ACROSS: What does a comparatively small location mean for the brand mix?

LUNGKOFLER: Operators tend to focus on core product ranges at a smaller location. In the case of our outlets, this is sports, casual, and outdoor – this applies in particular to the Eben Outlet location in Pongau. In Felden am Chiemsee, the focus is on men’s and women’s fashion. A third focus is a mix of brands that cover the needs of the tourists and consumers from a particular local catchment area, such as shoes and textiles or, for example, biking and traditional costume fashion, of which our Hammerau hybrid location is a good example.

ACROSS: For which brands/segments is a small location particularly interesting?

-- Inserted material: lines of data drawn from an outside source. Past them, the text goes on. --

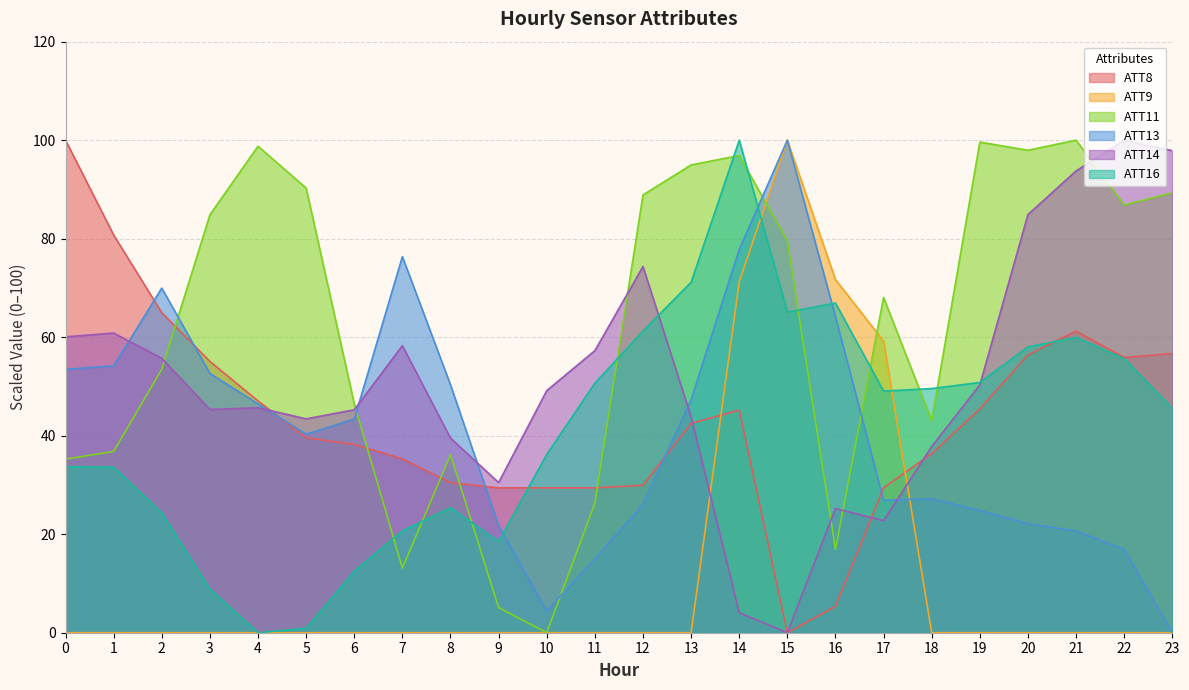

What is the sum of the ATT9 values at 5 and 15?

100.0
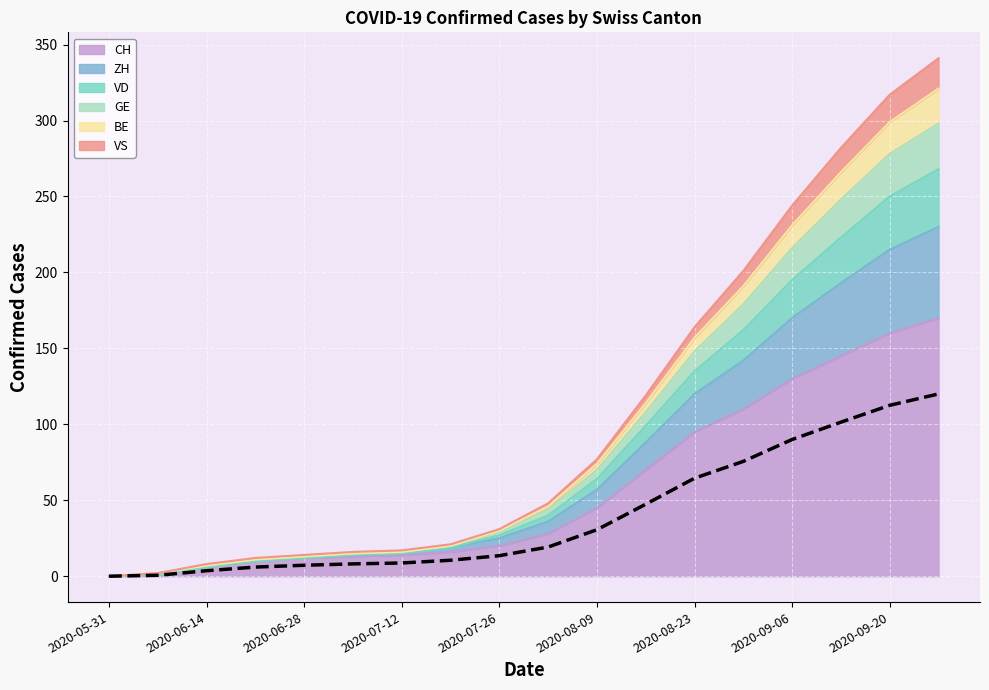

Between 2020-07-26 and 2020-06-28, which is larger?

2020-07-26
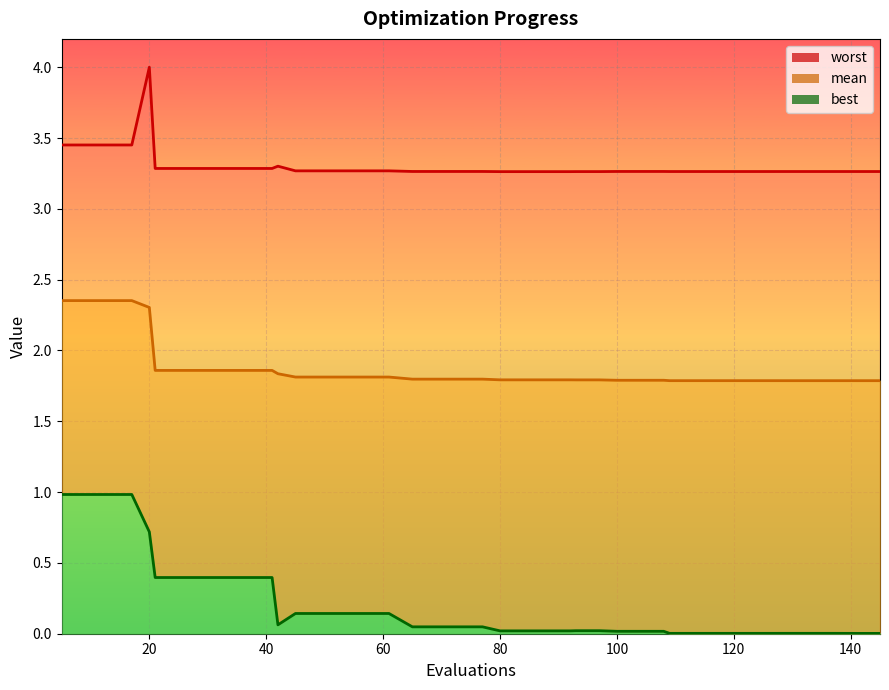

Which series has the widest spread of values?

best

LUNGKOFLER: Essentially, for all internationally known brands with an anchor tenant function in the established outlet centers, but also for those brands that fit into the tourist environment due to the respective location. These are sports and outdoor brands such as Nike, Puma, Adidas, Salewa, Jack Wolfskin or Mammut. But nationally and internationally known casual and denim fashion brands such as Mustang, Tom Tailor, Esprit, and Only also attract visitors.

Easy Outlet Shopping at Chiemsee, Germany. /// credit: FOC Retail Service

ACROSS: What feedback do you receive from the brand partners about the attractiveness?

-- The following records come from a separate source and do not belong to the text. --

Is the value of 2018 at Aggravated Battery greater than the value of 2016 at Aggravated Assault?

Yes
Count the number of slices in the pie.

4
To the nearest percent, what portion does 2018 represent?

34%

LUNGKOFLER: To a large extent, the brand operators at small outlet locations partly are more successful than at many centres with 100 or more stores with a total centre GLA over 10,000 sq m of rental space, not only in terms of sales performance but also in terms of margins as a result of lower rental costs, marketing & service charges. In our outlets, we notice increasing visitor and sales figures every year, the brand awareness of all our outlets is continuously growing. This results from the center- & tourism marketing concept initiated by FOC Retail Service to relaunch the outlets within the catchment area. In addition, the landlords are investing in refurbishing the locations every year and are creating new infrastructure, such as e-charging stations or lounge areas, to extend the duration of stay. Our leasing partners greatly appreciate all of this. Firmly, it would be also possible to establish food in addition to the textile assortment.

ACROSS: What is the catchment area of the marketing activity?

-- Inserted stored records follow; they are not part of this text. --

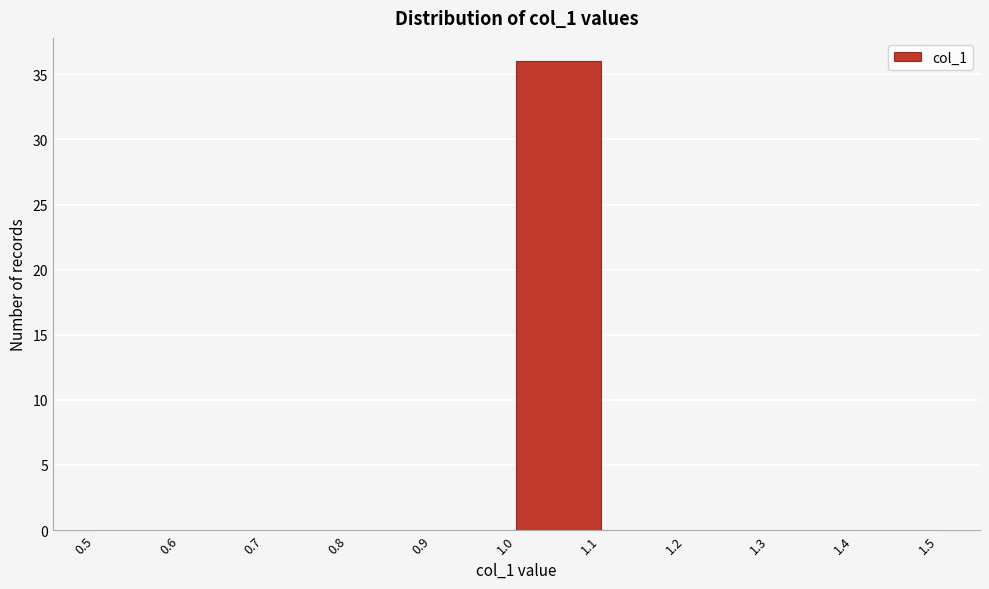

Reading left to right, list every bar in this chart as the range it spans on the x-axis followed by its height. The values are not printed on the chart, so give them approximately, as read against the axis.

0.5 to 0.6: 0
0.6 to 0.7: 0
0.7 to 0.8: 0
0.8 to 0.9: 0
0.9 to 1.0: 0
1.0 to 1.1: 36
1.1 to 1.2: 0
1.2 to 1.3: 0
1.3 to 1.4: 0
1.4 to 1.5: 0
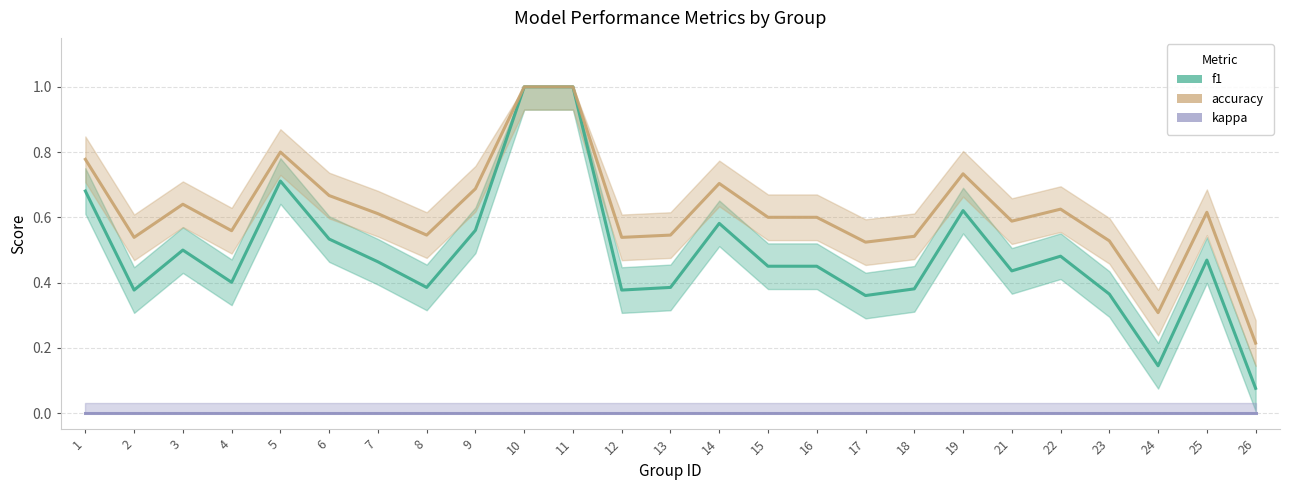

The f1 series shows 0.2 at 25. True or false?

False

LUNGKOFLER: The catchment is geared towards the tourist environment (30–60 minutes drive), the local population (45 minutes drive), and the traffic on the adjacent highways. The operator, FOC Retail Service, uses similar channels to most outlet operators, offline and online, as well as its own CRM system and individual initiatives. Due to customers’ strong use of online and social media channels, we have an increased online presence. In contrast to pure online retail, we have to balance online and offline and convert customers into “offline” visitors.

ACROSS: F&B and leisure have become increasingly important in the outlet industry, especially recently. How can this trend be implemented in a small location?

LUNGKOFLER: There are currently no restaurants in the outlets. This is not so much because it is undesirable or unsuccessful but because it is part of the development concept for the coming years. In terms of construction, the development of gastronomic units would be possible, and a suitable concept is being worked on. Concerning “Leisure,” it is essential to mention that the outlets are linked to the surrounding touristic attractions. In the case of Felden am Chiemsee, Hammerau, or Eben, a wide range of summer and winter sports and leisure activities are offered. The outlets are part of the regional tourist brands and are therefore marketed accordingly as part of the overall touristic offers.